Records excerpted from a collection
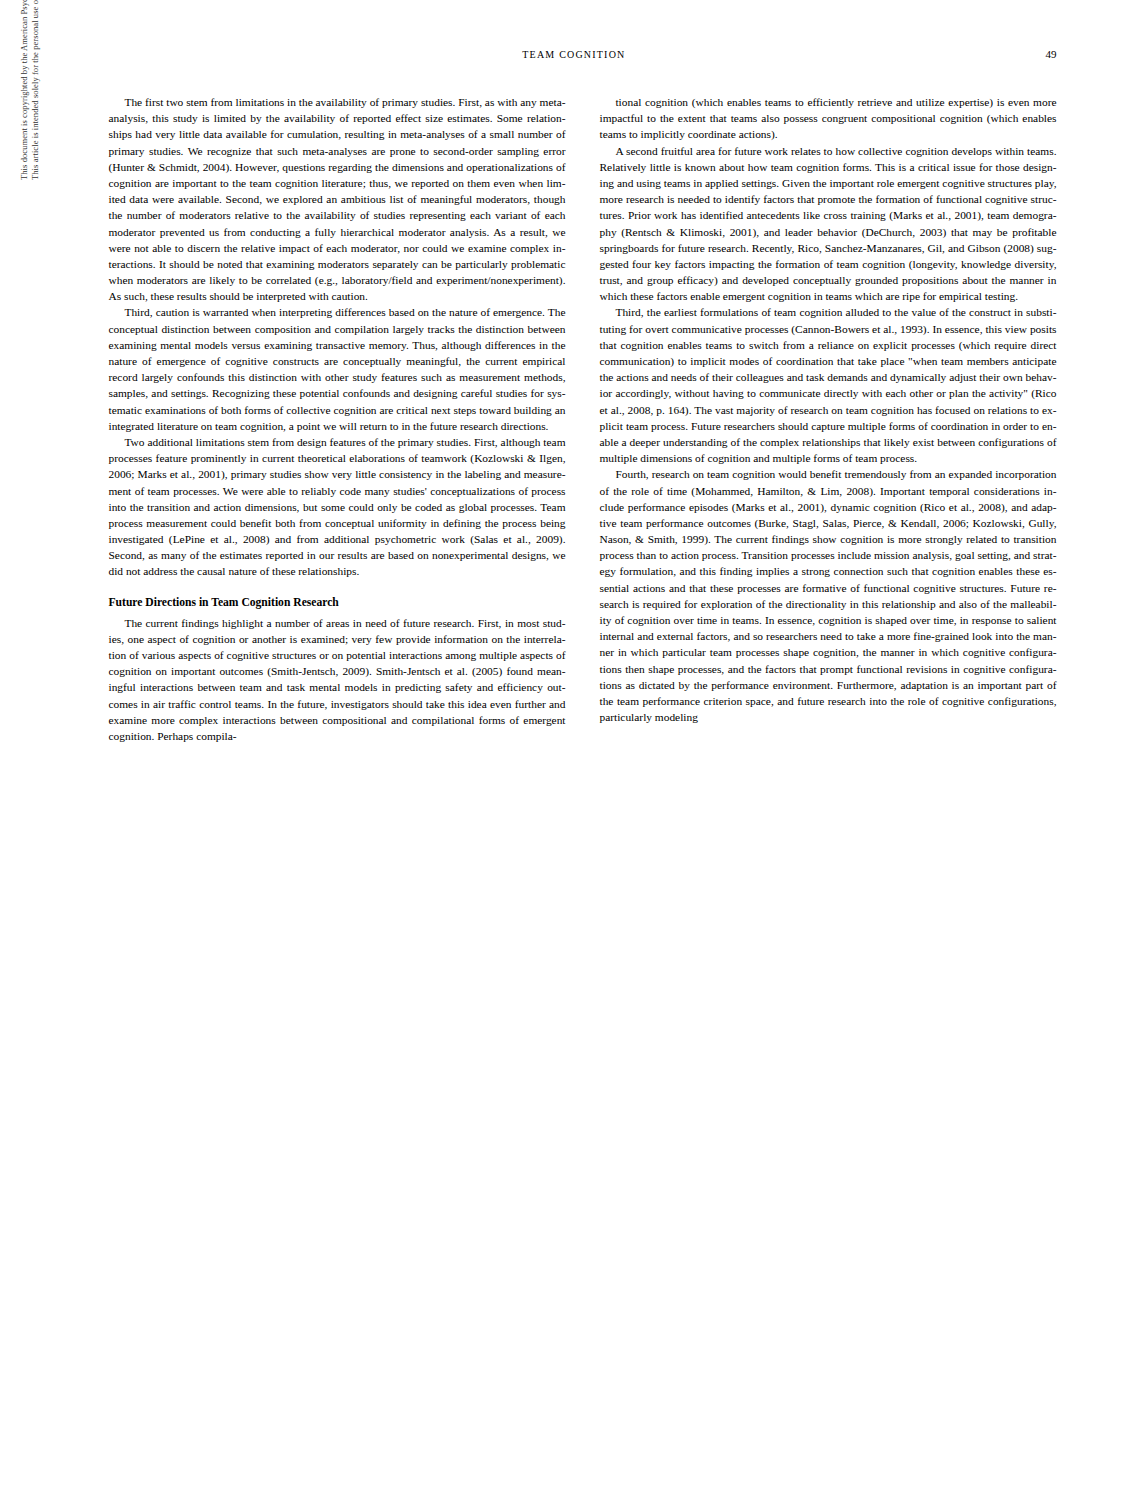This document is copyrighted by the American Psychological Association or one of its allied publishers.
This article is intended solely for the personal use of the individual user and is not to be disseminated broadly.
Team Cognition 49
The first two stem from limitations in the availability of primary studies. First, as with any meta-analysis, this study is limited by the availability of reported effect size estimates. Some relationships had very little data available for cumulation, resulting in meta-analyses of a small number of primary studies. We recognize that such meta-analyses are prone to second-order sampling error (Hunter & Schmidt, 2004). However, questions regarding the dimensions and operationalizations of cognition are important to the team cognition literature; thus, we reported on them even when limited data were available. Second, we explored an ambitious list of meaningful moderators, though the number of moderators relative to the availability of studies representing each variant of each moderator prevented us from conducting a fully hierarchical moderator analysis. As a result, we were not able to discern the relative impact of each moderator, nor could we examine complex interactions. It should be noted that examining moderators separately can be particularly problematic when moderators are likely to be correlated (e.g., laboratory/field and experiment/nonexperiment). As such, these results should be interpreted with caution.
Third, caution is warranted when interpreting differences based on the nature of emergence. The conceptual distinction between composition and compilation largely tracks the distinction between examining mental models versus examining transactive memory. Thus, although differences in the nature of emergence of cognitive constructs are conceptually meaningful, the current empirical record largely confounds this distinction with other study features such as measurement methods, samples, and settings. Recognizing these potential confounds and designing careful studies for systematic examinations of both forms of collective cognition are critical next steps toward building an integrated literature on team cognition, a point we will return to in the future research directions.
Two additional limitations stem from design features of the primary studies. First, although team processes feature prominently in current theoretical elaborations of teamwork (Kozlowski & Ilgen, 2006; Marks et al., 2001), primary studies show very little consistency in the labeling and measurement of team processes. We were able to reliably code many studies' conceptualizations of process into the transition and action dimensions, but some could only be coded as global processes. Team process measurement could benefit both from conceptual uniformity in defining the process being investigated (LePine et al., 2008) and from additional psychometric work (Salas et al., 2009). Second, as many of the estimates reported in our results are based on nonexperimental designs, we did not address the causal nature of these relationships.
Future Directions in Team Cognition Research
The current findings highlight a number of areas in need of future research. First, in most studies, one aspect of cognition or another is examined; very few provide information on the interrelation of various aspects of cognitive structures or on potential interactions among multiple aspects of cognition on important outcomes (Smith-Jentsch, 2009). Smith-Jentsch et al. (2005) found meaningful interactions between team and task mental models in predicting safety and efficiency outcomes in air traffic control teams. In the future, investigators should take this idea even further and examine more complex interactions between compositional and compilational forms of emergent cognition. Perhaps compila-
tional cognition (which enables teams to efficiently retrieve and utilize expertise) is even more impactful to the extent that teams also possess congruent compositional cognition (which enables teams to implicitly coordinate actions).
A second fruitful area for future work relates to how collective cognition develops within teams. Relatively little is known about how team cognition forms. This is a critical issue for those designing and using teams in applied settings. Given the important role emergent cognitive structures play, more research is needed to identify factors that promote the formation of functional cognitive structures. Prior work has identified antecedents like cross training (Marks et al., 2001), team demography (Rentsch & Klimoski, 2001), and leader behavior (DeChurch, 2003) that may be profitable springboards for future research. Recently, Rico, Sanchez-Manzanares, Gil, and Gibson (2008) suggested four key factors impacting the formation of team cognition (longevity, knowledge diversity, trust, and group efficacy) and developed conceptually grounded propositions about the manner in which these factors enable emergent cognition in teams which are ripe for empirical testing.
Third, the earliest formulations of team cognition alluded to the value of the construct in substituting for overt communicative processes (Cannon-Bowers et al., 1993). In essence, this view posits that cognition enables teams to switch from a reliance on explicit processes (which require direct communication) to implicit modes of coordination that take place "when team members anticipate the actions and needs of their colleagues and task demands and dynamically adjust their own behavior accordingly, without having to communicate directly with each other or plan the activity" (Rico et al., 2008, p. 164). The vast majority of research on team cognition has focused on relations to explicit team process. Future researchers should capture multiple forms of coordination in order to enable a deeper understanding of the complex relationships that likely exist between configurations of multiple dimensions of cognition and multiple forms of team process.
Fourth, research on team cognition would benefit tremendously from an expanded incorporation of the role of time (Mohammed, Hamilton, & Lim, 2008). Important temporal considerations include performance episodes (Marks et al., 2001), dynamic cognition (Rico et al., 2008), and adaptive team performance outcomes (Burke, Stagl, Salas, Pierce, & Kendall, 2006; Kozlowski, Gully, Nason, & Smith, 1999). The current findings show cognition is more strongly related to transition process than to action process. Transition processes include mission analysis, goal setting, and strategy formulation, and this finding implies a strong connection such that cognition enables these essential actions and that these processes are formative of functional cognitive structures. Future research is required for exploration of the directionality in this relationship and also of the malleability of cognition over time in teams. In essence, cognition is shaped over time, in response to salient internal and external factors, and so researchers need to take a more fine-grained look into the manner in which particular team processes shape cognition, the manner in which cognitive configurations then shape processes, and the factors that prompt functional revisions in cognitive configurations as dictated by the performance environment. Furthermore, adaptation is an important part of the team performance criterion space, and future research into the role of cognitive configurations, particularly modeling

**Exercise**
Please give the entries above again exactly as written, leaving out any pictures.

**Task answer**
This document is copyrighted by the American Psychological Association or one of its allied publishers.
This article is intended solely for the personal use of the individual user and is not to be disseminated broadly.
Team Cognition 49
The first two stem from limitations in the availability of primary studies. First, as with any meta-analysis, this study is limited by the availability of reported effect size estimates. Some relationships had very little data available for cumulation, resulting in meta-analyses of a small number of primary studies. We recognize that such meta-analyses are prone to second-order sampling error (Hunter & Schmidt, 2004). However, questions regarding the dimensions and operationalizations of cognition are important to the team cognition literature; thus, we reported on them even when limited data were available. Second, we explored an ambitious list of meaningful moderators, though the number of moderators relative to the availability of studies representing each variant of each moderator prevented us from conducting a fully hierarchical moderator analysis. As a result, we were not able to discern the relative impact of each moderator, nor could we examine complex interactions. It should be noted that examining moderators separately can be particularly problematic when moderators are likely to be correlated (e.g., laboratory/field and experiment/nonexperiment). As such, these results should be interpreted with caution.
Third, caution is warranted when interpreting differences based on the nature of emergence. The conceptual distinction between composition and compilation largely tracks the distinction between examining mental models versus examining transactive memory. Thus, although differences in the nature of emergence of cognitive constructs are conceptually meaningful, the current empirical record largely confounds this distinction with other study features such as measurement methods, samples, and settings. Recognizing these potential confounds and designing careful studies for systematic examinations of both forms of collective cognition are critical next steps toward building an integrated literature on team cognition, a point we will return to in the future research directions.
Two additional limitations stem from design features of the primary studies. First, although team processes feature prominently in current theoretical elaborations of teamwork (Kozlowski & Ilgen, 2006; Marks et al., 2001), primary studies show very little consistency in the labeling and measurement of team processes. We were able to reliably code many studies' conceptualizations of process into the transition and action dimensions, but some could only be coded as global processes. Team process measurement could benefit both from conceptual uniformity in defining the process being investigated (LePine et al., 2008) and from additional psychometric work (Salas et al., 2009). Second, as many of the estimates reported in our results are based on nonexperimental designs, we did not address the causal nature of these relationships.
Future Directions in Team Cognition Research
The current findings highlight a number of areas in need of future research. First, in most studies, one aspect of cognition or another is examined; very few provide information on the interrelation of various aspects of cognitive structures or on potential interactions among multiple aspects of cognition on important outcomes (Smith-Jentsch, 2009). Smith-Jentsch et al. (2005) found meaningful interactions between team and task mental models in predicting safety and efficiency outcomes in air traffic control teams. In the future, investigators should take this idea even further and examine more complex interactions between compositional and compilational forms of emergent cognition. Perhaps compila-
tional cognition (which enables teams to efficiently retrieve and utilize expertise) is even more impactful to the extent that teams also possess congruent compositional cognition (which enables teams to implicitly coordinate actions).
A second fruitful area for future work relates to how collective cognition develops within teams. Relatively little is known about how team cognition forms. This is a critical issue for those designing and using teams in applied settings. Given the important role emergent cognitive structures play, more research is needed to identify factors that promote the formation of functional cognitive structures. Prior work has identified antecedents like cross training (Marks et al., 2001), team demography (Rentsch & Klimoski, 2001), and leader behavior (DeChurch, 2003) that may be profitable springboards for future research. Recently, Rico, Sanchez-Manzanares, Gil, and Gibson (2008) suggested four key factors impacting the formation of team cognition (longevity, knowledge diversity, trust, and group efficacy) and developed conceptually grounded propositions about the manner in which these factors enable emergent cognition in teams which are ripe for empirical testing.
Third, the earliest formulations of team cognition alluded to the value of the construct in substituting for overt communicative processes (Cannon-Bowers et al., 1993). In essence, this view posits that cognition enables teams to switch from a reliance on explicit processes (which require direct communication) to implicit modes of coordination that take place "when team members anticipate the actions and needs of their colleagues and task demands and dynamically adjust their own behavior accordingly, without having to communicate directly with each other or plan the activity" (Rico et al., 2008, p. 164). The vast majority of research on team cognition has focused on relations to explicit team process. Future researchers should capture multiple forms of coordination in order to enable a deeper understanding of the complex relationships that likely exist between configurations of multiple dimensions of cognition and multiple forms of team process.
Fourth, research on team cognition would benefit tremendously from an expanded incorporation of the role of time (Mohammed, Hamilton, & Lim, 2008). Important temporal considerations include performance episodes (Marks et al., 2001), dynamic cognition (Rico et al., 2008), and adaptive team performance outcomes (Burke, Stagl, Salas, Pierce, & Kendall, 2006; Kozlowski, Gully, Nason, & Smith, 1999). The current findings show cognition is more strongly related to transition process than to action process. Transition processes include mission analysis, goal setting, and strategy formulation, and this finding implies a strong connection such that cognition enables these essential actions and that these processes are formative of functional cognitive structures. Future research is required for exploration of the directionality in this relationship and also of the malleability of cognition over time in teams. In essence, cognition is shaped over time, in response to salient internal and external factors, and so researchers need to take a more fine-grained look into the manner in which particular team processes shape cognition, the manner in which cognitive configurations then shape processes, and the factors that prompt functional revisions in cognitive configurations as dictated by the performance environment. Furthermore, adaptation is an important part of the team performance criterion space, and future research into the role of cognitive configurations, particularly modeling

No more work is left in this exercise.